WHAT THE TASK ASKS: Restate the material below word for word, from its first line to its last.

*** SOURCE MATERIAL ***

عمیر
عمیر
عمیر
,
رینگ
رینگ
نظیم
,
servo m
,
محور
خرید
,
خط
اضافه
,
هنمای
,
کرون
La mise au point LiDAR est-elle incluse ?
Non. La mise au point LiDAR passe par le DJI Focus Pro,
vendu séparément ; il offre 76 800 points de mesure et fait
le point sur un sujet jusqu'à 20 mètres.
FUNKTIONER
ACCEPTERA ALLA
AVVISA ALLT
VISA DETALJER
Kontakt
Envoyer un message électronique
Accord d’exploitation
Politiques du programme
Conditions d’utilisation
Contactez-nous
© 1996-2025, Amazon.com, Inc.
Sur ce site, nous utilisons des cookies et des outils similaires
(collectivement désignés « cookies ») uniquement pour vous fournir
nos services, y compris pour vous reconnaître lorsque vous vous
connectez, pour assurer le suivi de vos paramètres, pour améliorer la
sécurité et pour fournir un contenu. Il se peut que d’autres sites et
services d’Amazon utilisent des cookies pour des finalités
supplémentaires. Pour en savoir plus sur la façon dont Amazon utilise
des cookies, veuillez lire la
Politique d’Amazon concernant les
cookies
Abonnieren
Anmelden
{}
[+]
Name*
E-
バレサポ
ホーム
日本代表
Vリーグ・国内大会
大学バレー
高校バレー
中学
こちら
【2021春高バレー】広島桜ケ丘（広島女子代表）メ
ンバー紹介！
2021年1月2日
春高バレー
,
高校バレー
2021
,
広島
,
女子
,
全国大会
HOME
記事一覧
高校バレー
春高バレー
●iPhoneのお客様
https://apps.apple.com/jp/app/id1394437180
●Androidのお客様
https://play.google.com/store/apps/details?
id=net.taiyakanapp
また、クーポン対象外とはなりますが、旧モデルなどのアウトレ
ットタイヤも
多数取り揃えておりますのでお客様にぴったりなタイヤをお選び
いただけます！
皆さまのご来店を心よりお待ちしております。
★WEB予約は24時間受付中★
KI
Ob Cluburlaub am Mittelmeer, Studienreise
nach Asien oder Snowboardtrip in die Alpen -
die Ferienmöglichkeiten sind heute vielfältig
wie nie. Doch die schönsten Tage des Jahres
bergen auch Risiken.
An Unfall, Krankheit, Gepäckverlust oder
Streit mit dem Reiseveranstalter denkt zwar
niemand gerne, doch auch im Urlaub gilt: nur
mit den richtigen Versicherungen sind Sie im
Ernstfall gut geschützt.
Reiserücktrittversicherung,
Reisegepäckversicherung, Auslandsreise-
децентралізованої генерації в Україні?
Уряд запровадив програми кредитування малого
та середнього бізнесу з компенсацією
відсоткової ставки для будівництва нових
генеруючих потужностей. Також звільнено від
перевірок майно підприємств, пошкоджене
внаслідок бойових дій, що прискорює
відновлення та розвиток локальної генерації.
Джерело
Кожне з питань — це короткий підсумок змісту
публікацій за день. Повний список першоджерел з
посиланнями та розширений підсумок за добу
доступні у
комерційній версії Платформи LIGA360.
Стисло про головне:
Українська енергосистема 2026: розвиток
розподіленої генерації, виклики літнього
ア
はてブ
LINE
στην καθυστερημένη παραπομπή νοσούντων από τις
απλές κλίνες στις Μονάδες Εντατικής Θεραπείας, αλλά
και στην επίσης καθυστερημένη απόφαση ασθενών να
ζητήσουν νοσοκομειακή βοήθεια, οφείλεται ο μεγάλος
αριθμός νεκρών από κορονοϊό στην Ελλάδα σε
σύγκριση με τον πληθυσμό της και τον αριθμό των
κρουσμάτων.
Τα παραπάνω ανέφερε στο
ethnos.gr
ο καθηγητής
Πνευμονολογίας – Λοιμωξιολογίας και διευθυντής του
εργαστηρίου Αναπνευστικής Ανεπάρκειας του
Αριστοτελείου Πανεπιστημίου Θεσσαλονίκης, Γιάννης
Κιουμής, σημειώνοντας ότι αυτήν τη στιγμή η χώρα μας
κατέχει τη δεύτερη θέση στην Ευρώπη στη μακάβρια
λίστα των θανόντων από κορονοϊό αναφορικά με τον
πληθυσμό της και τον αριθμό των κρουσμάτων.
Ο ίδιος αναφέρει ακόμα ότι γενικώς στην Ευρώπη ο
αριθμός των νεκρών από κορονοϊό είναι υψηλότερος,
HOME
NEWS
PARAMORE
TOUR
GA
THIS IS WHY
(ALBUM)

*** End of SOURCE MATERIAL ***

RESPONSE AREA:
عمیر
عمیر
عمیر
,
رینگ
رینگ
نظیم
,
servo m
,
محور
خرید
,
خط
اضافه
,
هنمای
,
کرون
La mise au point LiDAR est-elle incluse ?
Non. La mise au point LiDAR passe par le DJI Focus Pro,
vendu séparément ; il offre 76 800 points de mesure et fait
le point sur un sujet jusqu'à 20 mètres.
FUNKTIONER
ACCEPTERA ALLA
AVVISA ALLT
VISA DETALJER
Kontakt
Envoyer un message électronique
Accord d’exploitation
Politiques du programme
Conditions d’utilisation
Contactez-nous
© 1996-2025, Amazon.com, Inc.
Sur ce site, nous utilisons des cookies et des outils similaires
(collectivement désignés « cookies ») uniquement pour vous fournir
nos services, y compris pour vous reconnaître lorsque vous vous
connectez, pour assurer le suivi de vos paramètres, pour améliorer la
sécurité et pour fournir un contenu. Il se peut que d’autres sites et
services d’Amazon utilisent des cookies pour des finalités
supplémentaires. Pour en savoir plus sur la façon dont Amazon utilise
des cookies, veuillez lire la
Politique d’Amazon concernant les
cookies
Abonnieren
Anmelden
{}
[+]
Name*
E-
バレサポ
ホーム
日本代表
Vリーグ・国内大会
大学バレー
高校バレー
中学
こちら
【2021春高バレー】広島桜ケ丘（広島女子代表）メ
ンバー紹介！
2021年1月2日
春高バレー
,
高校バレー
2021
,
広島
,
女子
,
全国大会
HOME
記事一覧
高校バレー
春高バレー
●iPhoneのお客様
https://apps.apple.com/jp/app/id1394437180
●Androidのお客様
https://play.google.com/store/apps/details?
id=net.taiyakanapp
また、クーポン対象外とはなりますが、旧モデルなどのアウトレ
ットタイヤも
多数取り揃えておりますのでお客様にぴったりなタイヤをお選び
いただけます！
皆さまのご来店を心よりお待ちしております。
★WEB予約は24時間受付中★
KI
Ob Cluburlaub am Mittelmeer, Studienreise
nach Asien oder Snowboardtrip in die Alpen -
die Ferienmöglichkeiten sind heute vielfältig
wie nie. Doch die schönsten Tage des Jahres
bergen auch Risiken.
An Unfall, Krankheit, Gepäckverlust oder
Streit mit dem Reiseveranstalter denkt zwar
niemand gerne, doch auch im Urlaub gilt: nur
mit den richtigen Versicherungen sind Sie im
Ernstfall gut geschützt.
Reiserücktrittversicherung,
Reisegepäckversicherung, Auslandsreise-
децентралізованої генерації в Україні?
Уряд запровадив програми кредитування малого
та середнього бізнесу з компенсацією
відсоткової ставки для будівництва нових
генеруючих потужностей. Також звільнено від
перевірок майно підприємств, пошкоджене
внаслідок бойових дій, що прискорює
відновлення та розвиток локальної генерації.
Джерело
Кожне з питань — це короткий підсумок змісту
публікацій за день. Повний список першоджерел з
посиланнями та розширений підсумок за добу
доступні у
комерційній версії Платформи LIGA360.
Стисло про головне:
Українська енергосистема 2026: розвиток
розподіленої генерації, виклики літнього
ア
はてブ
LINE
στην καθυστερημένη παραπομπή νοσούντων από τις
απλές κλίνες στις Μονάδες Εντατικής Θεραπείας, αλλά
και στην επίσης καθυστερημένη απόφαση ασθενών να
ζητήσουν νοσοκομειακή βοήθεια, οφείλεται ο μεγάλος
αριθμός νεκρών από κορονοϊό στην Ελλάδα σε
σύγκριση με τον πληθυσμό της και τον αριθμό των
κρουσμάτων.
Τα παραπάνω ανέφερε στο
ethnos.gr
ο καθηγητής
Πνευμονολογίας – Λοιμωξιολογίας και διευθυντής του
εργαστηρίου Αναπνευστικής Ανεπάρκειας του
Αριστοτελείου Πανεπιστημίου Θεσσαλονίκης, Γιάννης
Κιουμής, σημειώνοντας ότι αυτήν τη στιγμή η χώρα μας
κατέχει τη δεύτερη θέση στην Ευρώπη στη μακάβρια
λίστα των θανόντων από κορονοϊό αναφορικά με τον
πληθυσμό της και τον αριθμό των κρουσμάτων.
Ο ίδιος αναφέρει ακόμα ότι γενικώς στην Ευρώπη ο
αριθμός των νεκρών από κορονοϊό είναι υψηλότερος,
HOME
NEWS
PARAMORE
TOUR
GA
THIS IS WHY
(ALBUM)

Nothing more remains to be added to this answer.